Our personalized Golden Circle tour was more of a line tour, since that was the logical way to end our drive across the Kjölur plateau via route F35.
Our first stop was a super truck drive onto Langjökull glacier. Watching the GPS map as Ragnar drove onto the glacier, it seemed to me the glacier has receded quite a bit from whenever the map is dated. We took full advantage of the privilege of being there by stopping the truck and getting out to explore a bit on foot, always under the watchful eye of our guide. It was pretty cool (pun intended), but I enjoyed our heli-hike at Franz Josef glacier in New Zealand more.
Our second stop was Gullfoss (Golden Falls) on the Hvítá river. What’s unique about Gullfoss is that the river drops into a crevice about 20 m wide, 32 m deep and running 2.5 km perpendicular to the flow of the river. As a result, when one first approaches the falls, the crevice is obscured from view, creating a temporary illusion that the river simply vanishes into the earth. I didn’t want to mingle with the crowds of people (this is one of Iceland’s most popular tourist destinations), so I walked a short distance upstream while the guys took photographs from the crowded overlooks.

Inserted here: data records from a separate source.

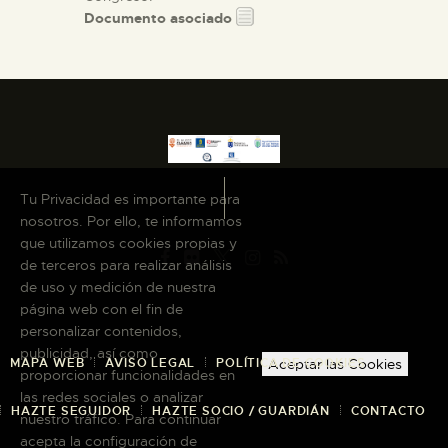
Documento asociado
Tu Privacidad es importante para
nosotros. Por ello, te informamos
que utilizamos cookies propias y
de terceros para realizar análisis
de uso y medición de nuestra
página web con el fin de
personalizar contenidos,
publicidad, así como
MAPA WEB
AVISO LEGAL
POLÍTICA DE COOKIES
Aceptar las Cookies
proporcionar funcionalidades en
las redes sociales o analizar
HAZTE SEGUIDOR
HAZTE SOCIO / GUARDIÁN
CONTACTO
nuestro tráfico. Para continuar
acepta la configuración de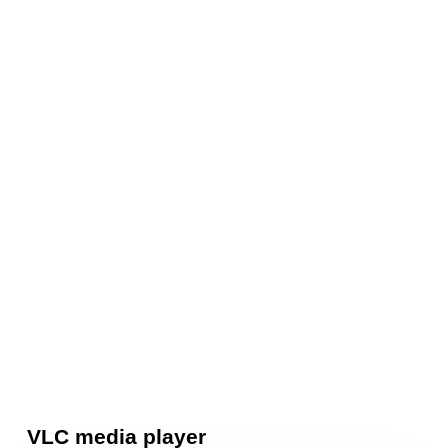
VLC media player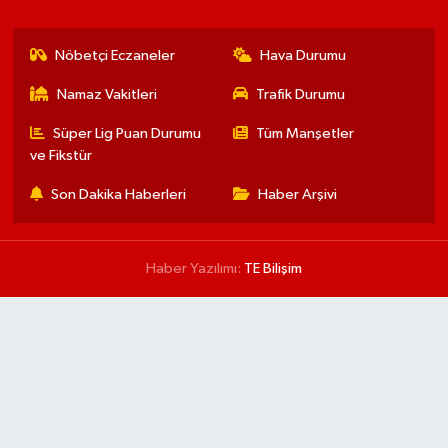
Nöbetçi Eczaneler
Hava Durumu
Namaz Vakitleri
Trafik Durumu
Süper Lig Puan Durumu
Tüm Manşetler
ve Fikstür
Son Dakika Haberleri
Haber Arşivi
Haber Yazılımı:
TE Bilişim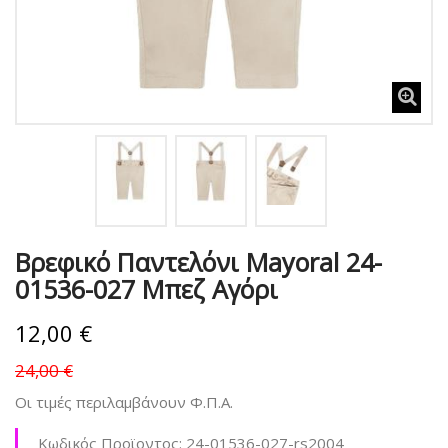
Βρεφικό Παντελόνι Mayoral 24-
01536-027 Μπεζ Αγόρι
12,00 €
24,00 €
Οι τιμές περιλαμβάνουν Φ.Π.Α.
Κωδικός Προϊοντος:
24-01536-027-rs2004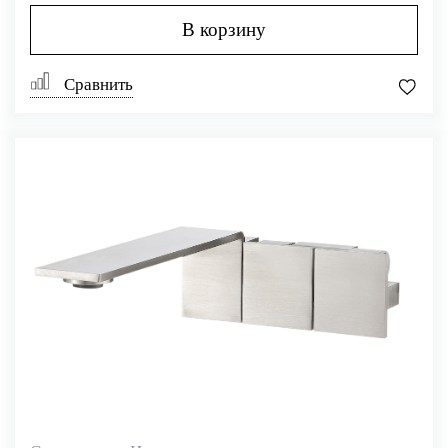
В корзину
Сравнить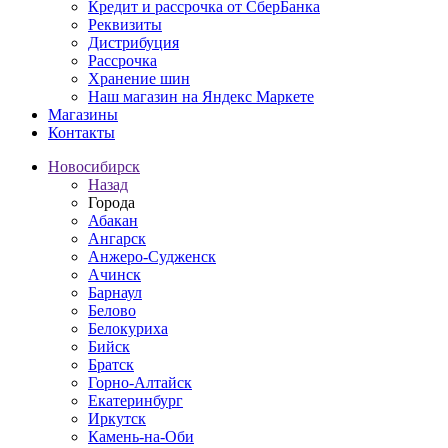
Кредит и рассрочка от СберБанка
Реквизиты
Дистрибуция
Рассрочка
Хранение шин
Наш магазин на Яндекс Маркете
Магазины
Контакты
Новосибирск
Назад
Города
Абакан
Ангарск
Анжеро-Судженск
Ачинск
Барнаул
Белово
Белокуриха
Бийск
Братск
Горно-Алтайск
Екатеринбург
Иркутск
Камень-на-Оби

Next, we stopped at Haukadalur geothermal area, site of geysers and other geothermal features including little hot springs, mud pots and fumaroles. The most well-known (and largest) geysers are Strokkur and Geysir (which gave others their name). Since we’d explored two other geothermal areas in the past 36 hours, we opted to limit our visit to watching and photographing Strokkur, which quite dependably erupts every 5 to 10 minutes.
Our next stop was a quick one, along the shore of Þingvallavatn, Iceland’s largest natural lake and a popular scuba and snorkeling destination.

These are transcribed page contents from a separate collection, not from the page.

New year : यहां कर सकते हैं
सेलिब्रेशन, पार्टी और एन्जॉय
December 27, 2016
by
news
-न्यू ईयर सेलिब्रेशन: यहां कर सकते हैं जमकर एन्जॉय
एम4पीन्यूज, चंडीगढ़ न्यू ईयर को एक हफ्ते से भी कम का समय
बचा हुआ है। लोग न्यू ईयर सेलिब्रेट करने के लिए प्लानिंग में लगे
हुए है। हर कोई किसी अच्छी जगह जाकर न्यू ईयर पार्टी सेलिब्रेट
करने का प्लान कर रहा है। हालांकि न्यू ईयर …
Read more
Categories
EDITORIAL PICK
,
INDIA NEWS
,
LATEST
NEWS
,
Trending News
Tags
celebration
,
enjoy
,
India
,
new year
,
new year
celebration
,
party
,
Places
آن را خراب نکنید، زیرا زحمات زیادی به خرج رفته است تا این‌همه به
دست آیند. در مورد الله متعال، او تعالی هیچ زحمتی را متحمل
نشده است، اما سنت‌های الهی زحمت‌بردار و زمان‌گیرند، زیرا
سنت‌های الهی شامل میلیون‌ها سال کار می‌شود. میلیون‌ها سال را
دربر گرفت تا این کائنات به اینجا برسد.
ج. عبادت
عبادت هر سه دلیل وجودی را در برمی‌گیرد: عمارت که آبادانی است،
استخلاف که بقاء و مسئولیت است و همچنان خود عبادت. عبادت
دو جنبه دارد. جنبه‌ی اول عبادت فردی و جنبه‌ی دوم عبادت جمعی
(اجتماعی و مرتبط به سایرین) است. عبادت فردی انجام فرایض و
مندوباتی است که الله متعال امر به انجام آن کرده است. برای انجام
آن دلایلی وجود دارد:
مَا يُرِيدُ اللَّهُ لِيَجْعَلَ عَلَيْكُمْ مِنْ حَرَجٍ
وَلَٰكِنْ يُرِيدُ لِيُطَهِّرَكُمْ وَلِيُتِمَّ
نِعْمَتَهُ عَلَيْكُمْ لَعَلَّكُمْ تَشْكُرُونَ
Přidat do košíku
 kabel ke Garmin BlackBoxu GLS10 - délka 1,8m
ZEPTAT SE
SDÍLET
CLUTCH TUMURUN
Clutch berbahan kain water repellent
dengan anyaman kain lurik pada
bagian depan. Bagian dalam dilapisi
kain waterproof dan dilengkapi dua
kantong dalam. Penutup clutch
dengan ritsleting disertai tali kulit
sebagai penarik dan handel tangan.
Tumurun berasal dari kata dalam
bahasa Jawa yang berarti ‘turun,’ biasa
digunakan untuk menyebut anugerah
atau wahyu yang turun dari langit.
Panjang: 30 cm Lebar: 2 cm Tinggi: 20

We allocated considerably more time to our next destination: Þingvellir. It’s a UNESCO World Heritage Site on account of the fact that it’s the site of the first parliament in the world. Established in 930 and continuing to meet until 1798, the Althing was an open-air assembly representing the whole of Iceland that met two weeks a year. The assembly set laws and settled disputes. Sentences were carried out there and then. The Althing has deep historical and symbolic associations for the people of Iceland and we noticed that visitors were a bit more respectful and introspective at this site than they were at many others in Iceland. A major bonus consideration for us is that Þingvellir is also a great spot to observe the mid-Atlantic Ridge (i.e. where the North American and Eurasian tectonic plates are slow separating).
Finally, just six or seven km from Reykjavík, Ragnar took us up a rough 4×4 track to a hill overlooking the city. While I searched for a geocache, Mr. GeoK made this beautiful panorama of the capital and its surroundings.